Von Nadine Steinmann

Wallroda. Es ist ein Anblick zum Schmunzeln – aber gleichzeitig auch zum Augenrollen! Vor die zugenagelten Fenster des ehemaligen Gasthofes von Wallroda hat ein Frühlingsliebhaber Blumenkästen in den schönsten Farben aufgestellt. Sie bilden einen traurigen Kontrast zu dem seit Jahrzehnten zerfallenden Gasthof. „Wahrscheinlich hat derjenige, der die Kästen aufgestellt hat, gehofft, dass sich das Haus so schneller verkaufen lässt“, vermutet ein Wallrodaer, der die Verschönerung bei einem Spaziergang am Wochenende entdeckt hat und die SZ informierte. Er musste schmunzeln über die neue Dekoration des alten Gasthauses.

Seit wenigen Tagen schmücken diese farbenfrohen Blumen die Fenster des ehemaligen Gasthofes. Sie bilden einen traurigen Kontrast zu dem seit Jahren zerfallenden Haus.
Seit wenigen Tagen schmücken diese farbenfrohen Blumen die Fenster des ehemaligen Gasthofes. Sie bilden einen traurigen Kontrast zu dem seit Jahren zerfallenden Haus. © Thorsten Eckert

Doch tatsächlich ist die Situation an dem einstigen kulturellen Zentrum, das stets mit Leben gefüllt war, eher zum Augenrollen. Es verstreicht ein Jahr nach dem anderen – mittlerweile sind sogar mehr als zwei Jahrzehnte vergangen und noch immer steht das Haus leer. Und verfällt Stück für Stück. Leben ist hier schon längst nicht mehr zu finden.

Standfestigkeit geprüft

Erst vor Kurzem war Arnsdorfs Bürgermeisterin Martina Angermann deswegen mit ihrem Kollegen vom Hochbauamt vor Ort, um die Standfestigkeit des Hauses zu überprüfen. Schließlich sind einige Bereiche des Hauses bereits eingestürzt. Nur eben nach innen. Doch sobald eine Gefahr für die Öffentlichkeit besteht, muss die Gemeinde handeln. Doch diese Gefahr besteht momentan nicht. Der Bürgermeisterin und ihrer Verwaltung sind somit die Hände gebunden. Denn der Gasthof ist nicht im Besitz der Gemeinde Arnsdorf, steht auch nicht zum Verkauf. Stattdessen befindet sich das Objekt seit Ewigkeiten in Besitz einer Berliner Gesellschaft – die allerdings nie auch nur einen Finger krumm gemacht und sich um das Haus gekümmert hat. Mittlerweile scheint ein Abriss die einzige und auch letzte Option zu sein.

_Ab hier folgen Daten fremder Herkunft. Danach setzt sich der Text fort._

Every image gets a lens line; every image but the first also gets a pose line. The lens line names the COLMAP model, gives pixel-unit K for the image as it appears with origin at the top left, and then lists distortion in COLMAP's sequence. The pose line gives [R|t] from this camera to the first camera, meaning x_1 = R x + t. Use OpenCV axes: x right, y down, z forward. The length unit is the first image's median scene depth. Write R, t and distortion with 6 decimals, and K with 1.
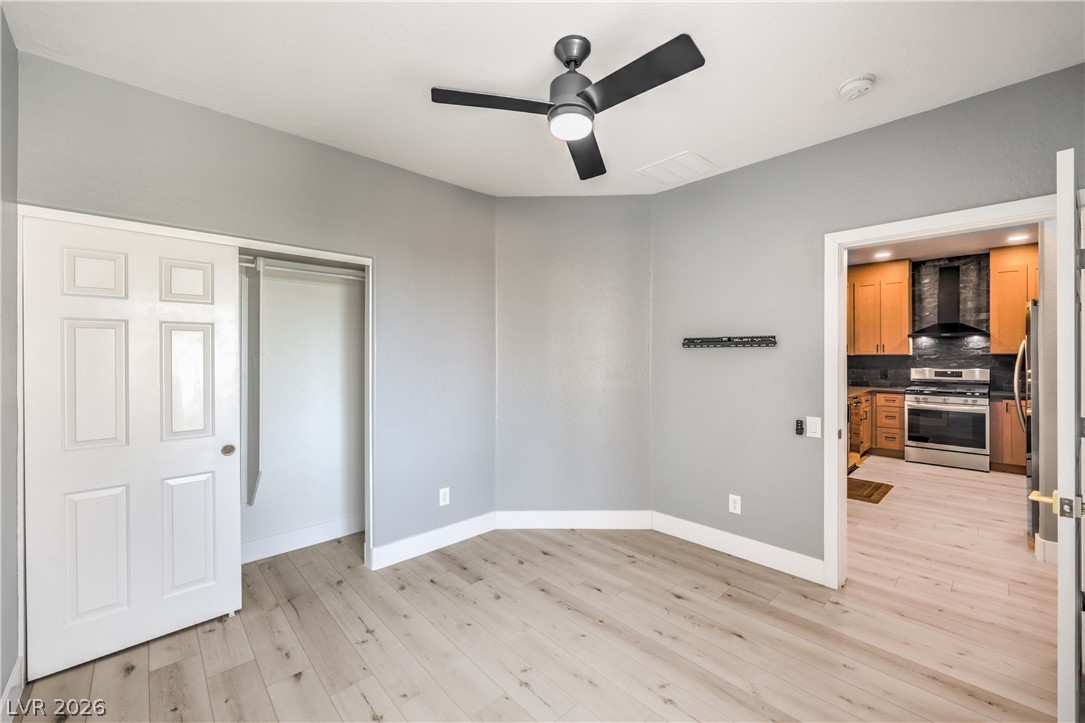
lens RADIAL K [[431.4, 0, 547.0], [0, 431.4, 355.4], [0, 0, 1]] dist [0.000795, 0.000168]
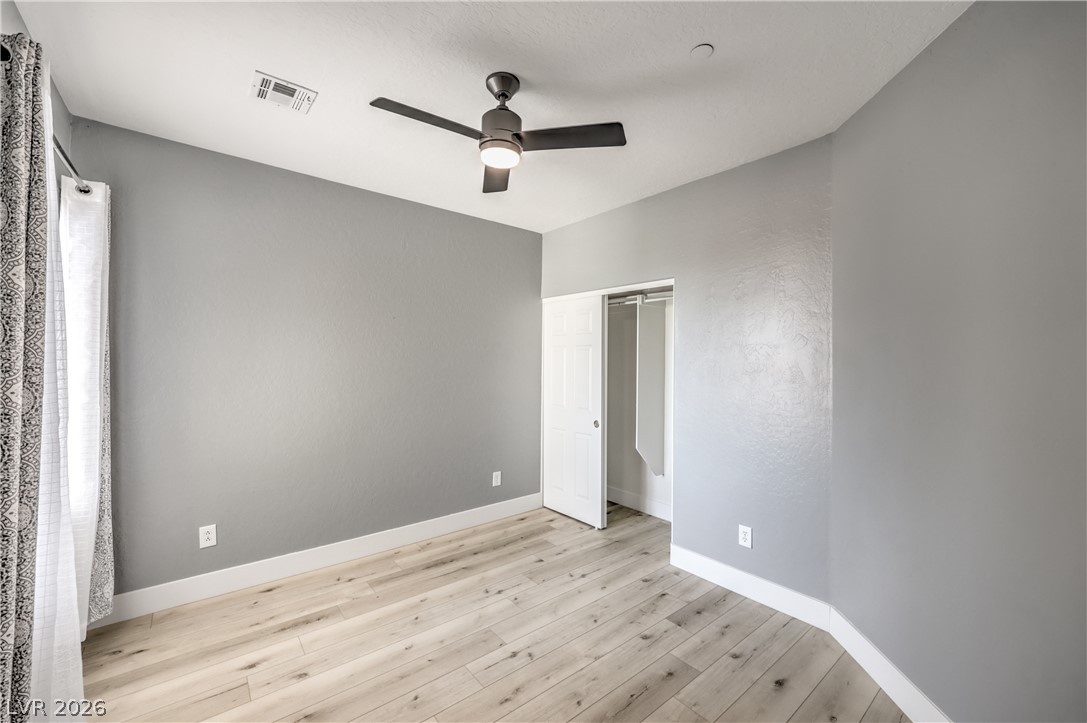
lens RADIAL K [[428.5, 0, 543.5], [0, 428.5, 361.5], [0, 0, 1]] dist [-0.000018, -0.008879]
pose [[-0.066240, 0.003456, -0.997798, 0.379886], [-0.013036, 0.999906, 0.004329, -0.006769], [0.997719, 0.013294, -0.066188, 0.406807]]
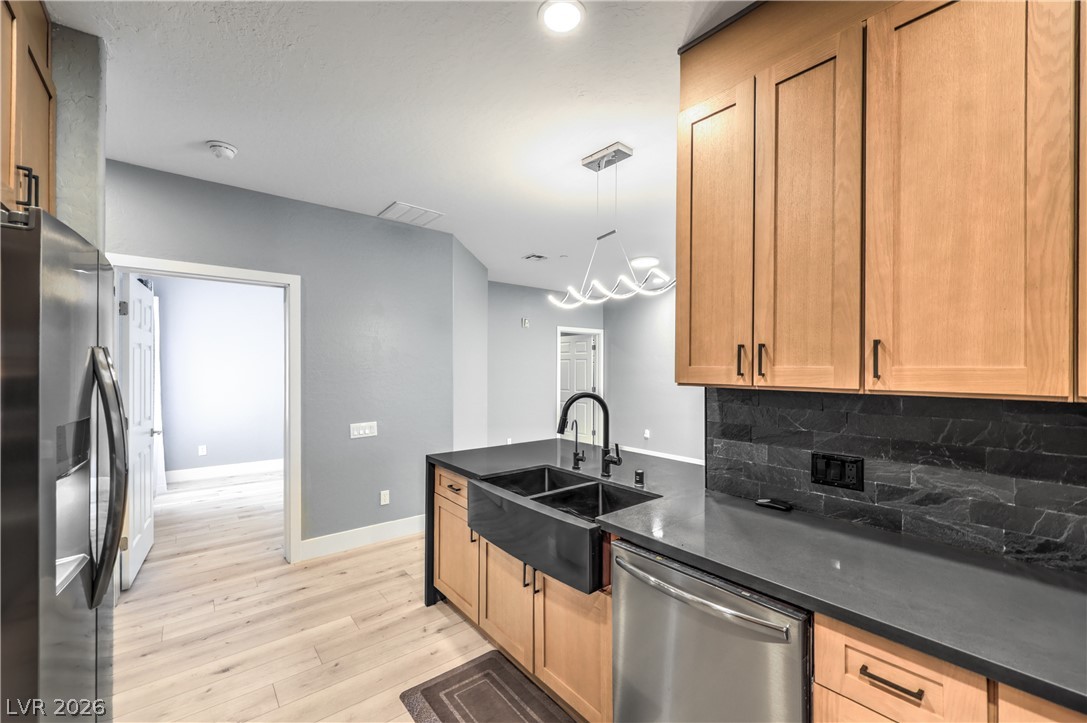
lens RADIAL K [[439.6, 0, 542.1], [0, 439.6, 367.3], [0, 0, 1]] dist [-0.001427, -0.000088]
pose [[-0.074377, 0.002373, -0.997227, 0.990017], [-0.002621, 0.999993, 0.002575, -0.013550], [0.997227, 0.002805, -0.074371, 0.957031]]
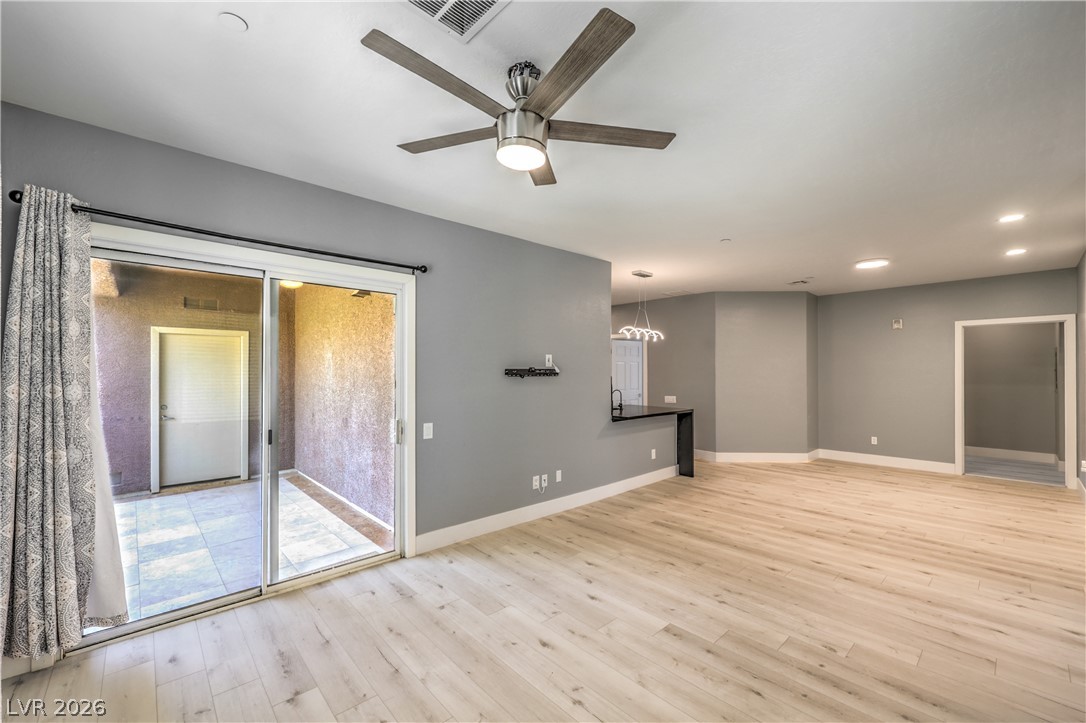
lens RADIAL K [[438.5, 0, 546.9], [0, 438.5, 362.6], [0, 0, 1]] dist [-0.001932, -0.000088]
pose [[-0.999979, 0.005999, 0.002611, 0.714638], [0.005960, 0.999872, -0.014853, -0.015406], [-0.002699, -0.014837, -0.999886, 2.131303]]
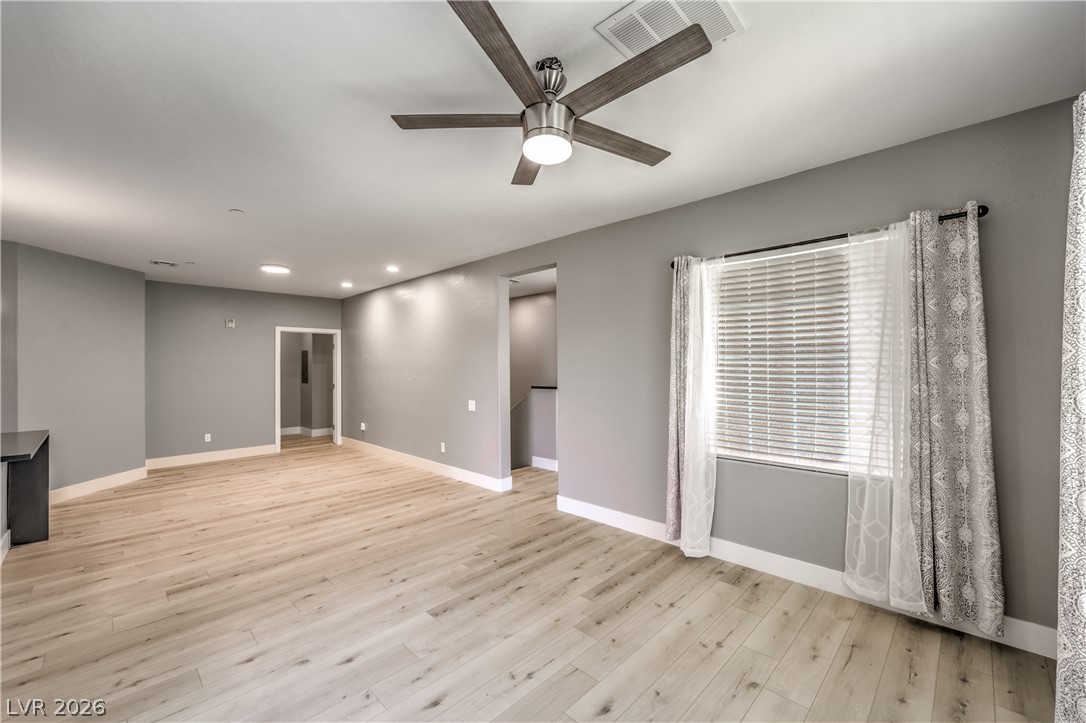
lens RADIAL K [[439.2, 0, 541.6], [0, 439.2, 367.3], [0, 0, 1]] dist [-0.001427, -0.000088]
pose [[0.042670, 0.009234, -0.999047, 1.097468], [0.001056, 0.999956, 0.009288, -0.016558], [0.999089, -0.001451, 0.042659, 1.739841]]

„Nach unserem Rundgang haben wir die Eigentümer noch einmal angeschrieben und Fotos dazugelegt“, erklärt Martina Angermann auf Nachfrage der Sächsischen Zeitung. Man wollte endlich eine Antwort haben, wie es mit dem alten Gebäude nun weitergeht. Schließlich ist es für die kleine Ortschaft ein wahrer Schandfleck. Nur gibt es einen Haken an der Sache: „Die Post kam zurück, war nicht zustellbar“, berichtet die Bürgermeisterin. Es gilt also nun in erster Linie herauszufinden, wo sich die Eigentümer aufhalten. Vielleicht muss auch die Frage geklärt werden, ob es die Berliner Gesellschaft überhaupt noch gibt.

Geschichtsträchtiges Haus

Tatsache ist und bleibt: Es ist schade um das geschichtsträchtige Haus. Schließlich war es Anfang des 20. Jahrhunderts die erste Adresse in Wallroda. Vor allem, wenn es ums Feiern ging. Den legendären Kirmesveranstaltungen im großen Saal hat Ortschronist Hans-Jörg Woywod auch einige Zeilen in der Chronik zur 650-Jahr-Feier Wallrodas gewidmet. Was müssen das für Feste gewesen sein! Anfang der 1990er-Jahre ließ die Landwirtschaftliche Produktionsgenossenschaft, damals Eigentümer des Hauses, den Gasthof schließlich noch einmal sanieren, um hygienische Anforderungen zu erzielen. Doch 1992 wurde das kulturelle Zentrum endgültig geschlossen und nach Berlin verkauft.

Seit einem Vierteljahrhundert hat also niemand mehr in dem großen Saal des Wallrodaer Gasthofes das Tanzbein geschwungen. Es gab kein Gelächter, keine ausgelassene Stimmung, keine Feiern mehr. An das damalige bunte Treiben erinnern in diesen Tagen lediglich die farbenfrohen Blumen, die vor den zugenagelten Fenstern stehen. Doch auch diese werden bald verwelken und genauso wie der Gasthof ihre Schönheit verlieren.